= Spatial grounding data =

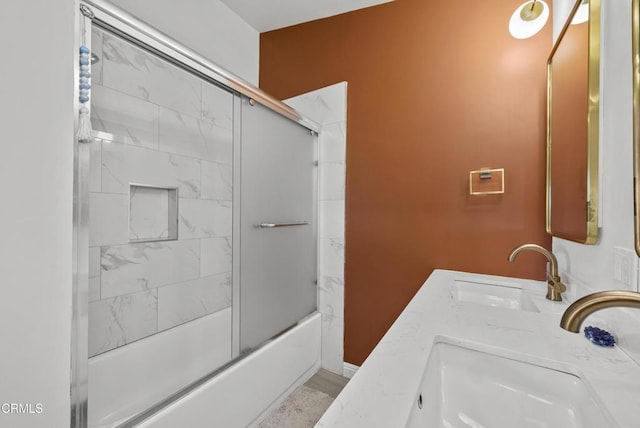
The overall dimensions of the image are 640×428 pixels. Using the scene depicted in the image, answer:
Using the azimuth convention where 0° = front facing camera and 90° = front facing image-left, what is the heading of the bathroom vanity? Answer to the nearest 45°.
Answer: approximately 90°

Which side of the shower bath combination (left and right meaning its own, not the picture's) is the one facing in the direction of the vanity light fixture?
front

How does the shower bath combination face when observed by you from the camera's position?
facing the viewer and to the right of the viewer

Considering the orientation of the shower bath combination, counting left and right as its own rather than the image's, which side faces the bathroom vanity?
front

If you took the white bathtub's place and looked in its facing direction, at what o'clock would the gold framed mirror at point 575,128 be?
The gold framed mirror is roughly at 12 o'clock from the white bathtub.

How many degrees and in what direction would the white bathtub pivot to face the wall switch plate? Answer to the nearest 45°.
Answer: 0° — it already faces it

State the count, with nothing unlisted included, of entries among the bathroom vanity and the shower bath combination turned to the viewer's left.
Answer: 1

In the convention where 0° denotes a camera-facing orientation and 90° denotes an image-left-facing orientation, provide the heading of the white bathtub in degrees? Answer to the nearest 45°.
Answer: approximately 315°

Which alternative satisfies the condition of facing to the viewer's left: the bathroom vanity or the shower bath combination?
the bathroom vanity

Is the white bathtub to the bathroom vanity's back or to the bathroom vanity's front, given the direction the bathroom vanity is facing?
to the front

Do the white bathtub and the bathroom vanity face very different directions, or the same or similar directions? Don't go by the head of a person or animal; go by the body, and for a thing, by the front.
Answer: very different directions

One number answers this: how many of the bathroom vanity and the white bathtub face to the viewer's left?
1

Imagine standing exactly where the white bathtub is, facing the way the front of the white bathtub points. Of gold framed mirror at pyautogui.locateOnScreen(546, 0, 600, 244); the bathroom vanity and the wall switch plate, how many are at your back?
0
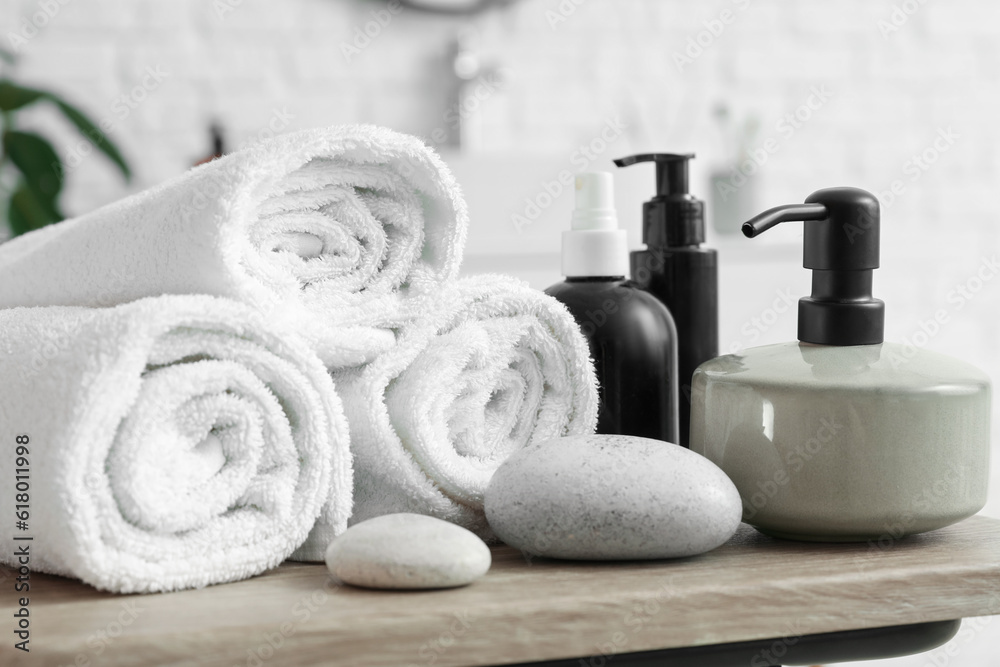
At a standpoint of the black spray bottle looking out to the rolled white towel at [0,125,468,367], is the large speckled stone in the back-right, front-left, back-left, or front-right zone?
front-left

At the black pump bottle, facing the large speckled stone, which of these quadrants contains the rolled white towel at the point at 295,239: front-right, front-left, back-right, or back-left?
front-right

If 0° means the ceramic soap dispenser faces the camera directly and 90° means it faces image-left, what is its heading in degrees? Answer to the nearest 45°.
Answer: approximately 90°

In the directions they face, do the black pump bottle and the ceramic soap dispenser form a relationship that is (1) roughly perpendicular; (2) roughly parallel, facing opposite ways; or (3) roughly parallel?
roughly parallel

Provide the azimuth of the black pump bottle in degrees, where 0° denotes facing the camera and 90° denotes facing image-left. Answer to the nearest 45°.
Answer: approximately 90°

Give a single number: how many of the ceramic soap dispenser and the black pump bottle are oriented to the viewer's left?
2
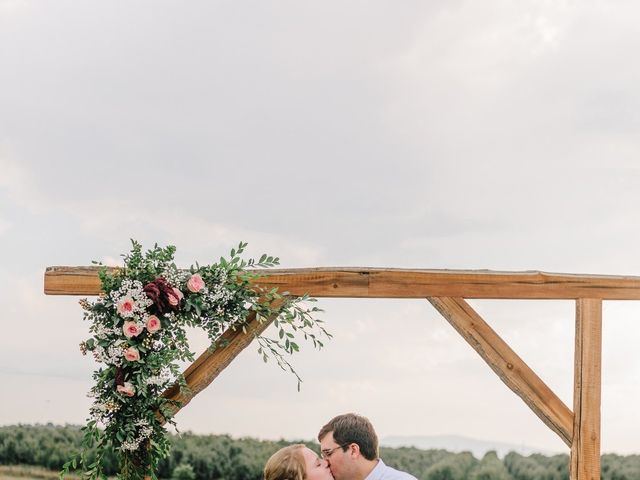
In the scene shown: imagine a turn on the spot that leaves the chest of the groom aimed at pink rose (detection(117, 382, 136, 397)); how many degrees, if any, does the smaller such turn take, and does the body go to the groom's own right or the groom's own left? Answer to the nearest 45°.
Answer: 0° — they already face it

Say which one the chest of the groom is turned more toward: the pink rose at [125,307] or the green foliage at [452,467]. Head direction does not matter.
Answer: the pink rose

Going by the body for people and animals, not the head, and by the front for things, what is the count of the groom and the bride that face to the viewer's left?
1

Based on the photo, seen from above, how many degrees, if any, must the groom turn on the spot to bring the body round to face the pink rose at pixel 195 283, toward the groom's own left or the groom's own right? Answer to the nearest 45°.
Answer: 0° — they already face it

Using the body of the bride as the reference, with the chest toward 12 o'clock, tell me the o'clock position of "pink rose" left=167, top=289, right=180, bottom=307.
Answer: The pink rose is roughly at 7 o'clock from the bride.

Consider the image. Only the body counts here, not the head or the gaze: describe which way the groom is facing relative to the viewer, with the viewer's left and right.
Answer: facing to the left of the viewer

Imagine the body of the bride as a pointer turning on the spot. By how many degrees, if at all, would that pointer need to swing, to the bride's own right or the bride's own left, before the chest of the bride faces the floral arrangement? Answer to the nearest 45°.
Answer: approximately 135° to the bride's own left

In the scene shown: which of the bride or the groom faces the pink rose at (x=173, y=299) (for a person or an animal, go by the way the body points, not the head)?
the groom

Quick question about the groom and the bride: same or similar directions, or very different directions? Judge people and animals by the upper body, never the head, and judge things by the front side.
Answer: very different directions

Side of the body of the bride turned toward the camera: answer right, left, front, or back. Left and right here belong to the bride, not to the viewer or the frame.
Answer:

= EXERCISE BRIEF =
Reproduce every line above word for word, leaving out the pictures.

= TASK SOLUTION =
The overall dimensions of the image are 640×428 pixels. Using the scene depicted in the image, answer:
Using the azimuth convention where 0° = front facing camera and 90° = front facing image-left, what is the heading of the bathroom vanity? Answer to the nearest 45°.
Answer: approximately 90°

Which side of the shower bath combination (left and right meaning its own, not the picture's) is the one facing in the direction of the vanity light fixture?
front

How does the shower bath combination face when observed by you from the camera's position?
facing the viewer and to the right of the viewer

Considering the orientation of the shower bath combination, counting left and right as its own rather than the image's, which side faces the bathroom vanity?
front

If you took the white bathtub's place and looked in its facing direction, at what o'clock would the gold framed mirror at point 575,128 be?
The gold framed mirror is roughly at 12 o'clock from the white bathtub.

How many degrees and in what direction would the white bathtub pivot to face the wall switch plate? Answer to the nearest 45°.
Answer: 0° — it already faces it

State the count, with nothing unlisted included, of entries among the bathroom vanity and the shower bath combination turned to the viewer's left.
Answer: 1

In the convention where 0° denotes a camera-facing orientation and 90° denotes an image-left-facing orientation, provide the heading of the white bathtub in degrees? Answer to the nearest 45°.
Answer: approximately 315°

Which alternative satisfies the condition of facing to the viewer's left: the bathroom vanity or the shower bath combination?
the bathroom vanity

Is the white bathtub to the bathroom vanity's back or to the bathroom vanity's front, given the direction the bathroom vanity is facing?
to the front

Do the white bathtub and the bathroom vanity face very different directions, or the same or similar directions? Don't go by the head of a person or animal; go by the body, and for a thing, by the front.
Answer: very different directions

One number answers this: how many of the bathroom vanity and the white bathtub face to the viewer's left?
1

Imagine standing exactly where the white bathtub is, facing the way the front of the white bathtub points. Of gold framed mirror at pyautogui.locateOnScreen(546, 0, 600, 244); the bathroom vanity and the wall switch plate, how many are at your back?
0
At a standpoint of the black spray bottle looking out to the rolled white towel at [0,125,468,367], is the large speckled stone in the back-right, front-left, back-left, or front-right zone?
front-left

At the black pump bottle, facing the large speckled stone, which of these quadrants contains the rolled white towel at the point at 295,239: front-right, front-left, back-right, or back-left?
front-right

If 0° means the ceramic soap dispenser faces the camera directly and 90° means it faces image-left, what is its heading in degrees? Answer to the nearest 45°.
Answer: approximately 90°

In the directions they face, do the black pump bottle and the ceramic soap dispenser form a relationship that is (1) roughly perpendicular; (2) roughly parallel, facing opposite ways; or (3) roughly parallel?
roughly parallel

Provide the azimuth of the black pump bottle in degrees, where 0° denotes facing the camera and 90° denotes facing image-left. Answer to the nearest 45°.
Answer: approximately 90°

Give a single number: how many of the ceramic soap dispenser and the black pump bottle are oriented to the viewer's left?
2
In the scene shown: imagine a turn on the spot that leaves the chest of the groom aimed at pink rose (detection(117, 382, 136, 397)); how many degrees, if any, does the smaller such turn take, and does the body go to the groom's own right or the groom's own left? Answer to the nearest 45°.
Answer: 0° — they already face it

Say which one the chest of the groom is turned more toward: the pink rose at [125,307] or the green foliage at [452,467]. Head direction does not matter.
Answer: the pink rose

Going by the body for people and animals, not the head, and by the front for things, what is the count of the groom and the bride that face to the viewer's left?
1

Based on the photo, seen from above, how many degrees, if any, must the groom turn on the spot to bring the body round to face the pink rose at pixel 195 283, toward the groom's own left or the groom's own right? Answer to the nearest 45°.
Answer: 0° — they already face it

Using the body of the bride as the reference, with the chest toward 12 o'clock, tell me the o'clock position of "pink rose" left=167, top=289, right=180, bottom=307.
Answer: The pink rose is roughly at 7 o'clock from the bride.

Consider the image. Only the body counts here, not the head or the gaze: describe which way the groom is facing relative to the viewer, with the viewer's left and right.
Answer: facing to the left of the viewer

Imagine the body of the bride as a pointer turning on the spot. By how many degrees, if at all, would that pointer need to swing, to the bride's own right or the bride's own left, before the chest of the bride faces the floral arrangement? Answer to the nearest 45°.
Answer: approximately 135° to the bride's own left

In the scene shown: which of the bride or the groom faces the pink rose at (x=173, y=299) (for a person or an animal, go by the way the body points, not the head)?
the groom

Quick question about the groom and the bride: same or similar directions, or very different directions? Judge people and animals by the upper body, never the head, and judge things by the front side.
Answer: very different directions

Side of the body of the bride turned toward the camera: answer right, left, front, or back. Left and right here belong to the bride, not to the viewer or the frame.
Answer:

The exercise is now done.